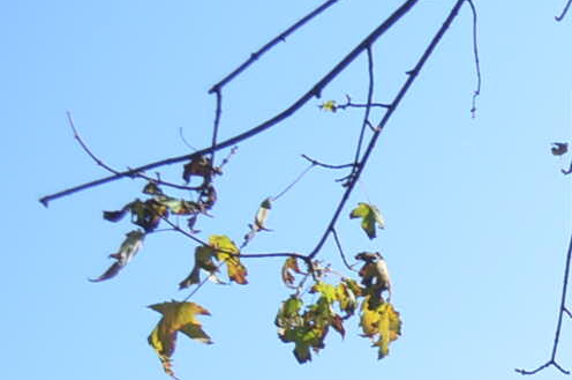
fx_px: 2126
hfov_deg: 12.6
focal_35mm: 134
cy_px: 811
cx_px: 1292
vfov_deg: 9.4
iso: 200
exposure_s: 1/160
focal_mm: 18
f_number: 6.3
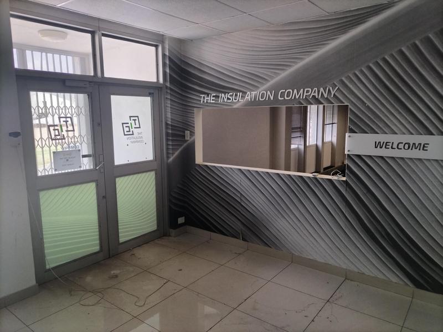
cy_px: 166
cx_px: 222
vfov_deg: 53.1
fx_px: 333
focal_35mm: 26
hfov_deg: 67.3
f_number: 1.8
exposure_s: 1/100
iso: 510
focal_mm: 4.7
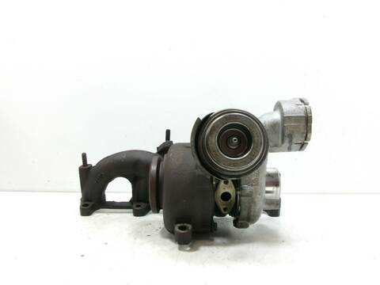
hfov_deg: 63.4
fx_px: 307
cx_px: 190
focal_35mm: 28
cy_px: 142
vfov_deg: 49.7
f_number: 3.9
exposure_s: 1/34
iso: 345
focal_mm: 5.1
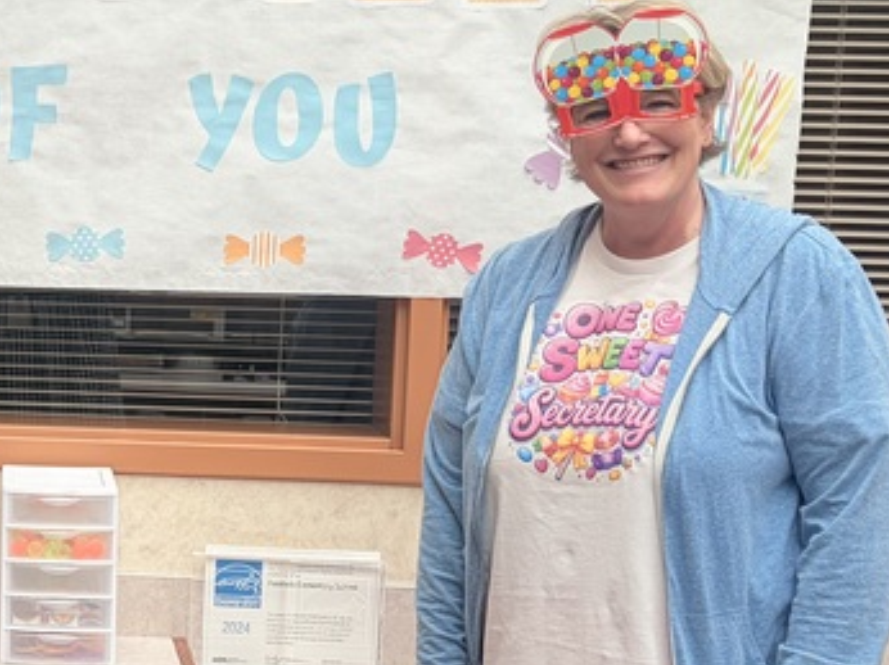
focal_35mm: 77
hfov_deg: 23.6
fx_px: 1976
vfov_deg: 19.1
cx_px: -121
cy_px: 365
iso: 40
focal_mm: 5.96
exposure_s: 1/211
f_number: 1.6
____________
All lines from the one containing "focal_mm: 4.7" to the end of the entries should appear in the output exactly as written, with no pictures.

* _COMPLETED EXERCISE_
focal_mm: 4.7
hfov_deg: 63.4
fx_px: 307
cx_px: 190
focal_35mm: 28
cy_px: 142
vfov_deg: 49.7
f_number: 3.9
exposure_s: 1/34
iso: 345
focal_mm: 5.1
focal_35mm: 77
hfov_deg: 23.6
fx_px: 1976
vfov_deg: 19.1
cx_px: -121
cy_px: 365
iso: 40
focal_mm: 5.96
exposure_s: 1/211
f_number: 1.6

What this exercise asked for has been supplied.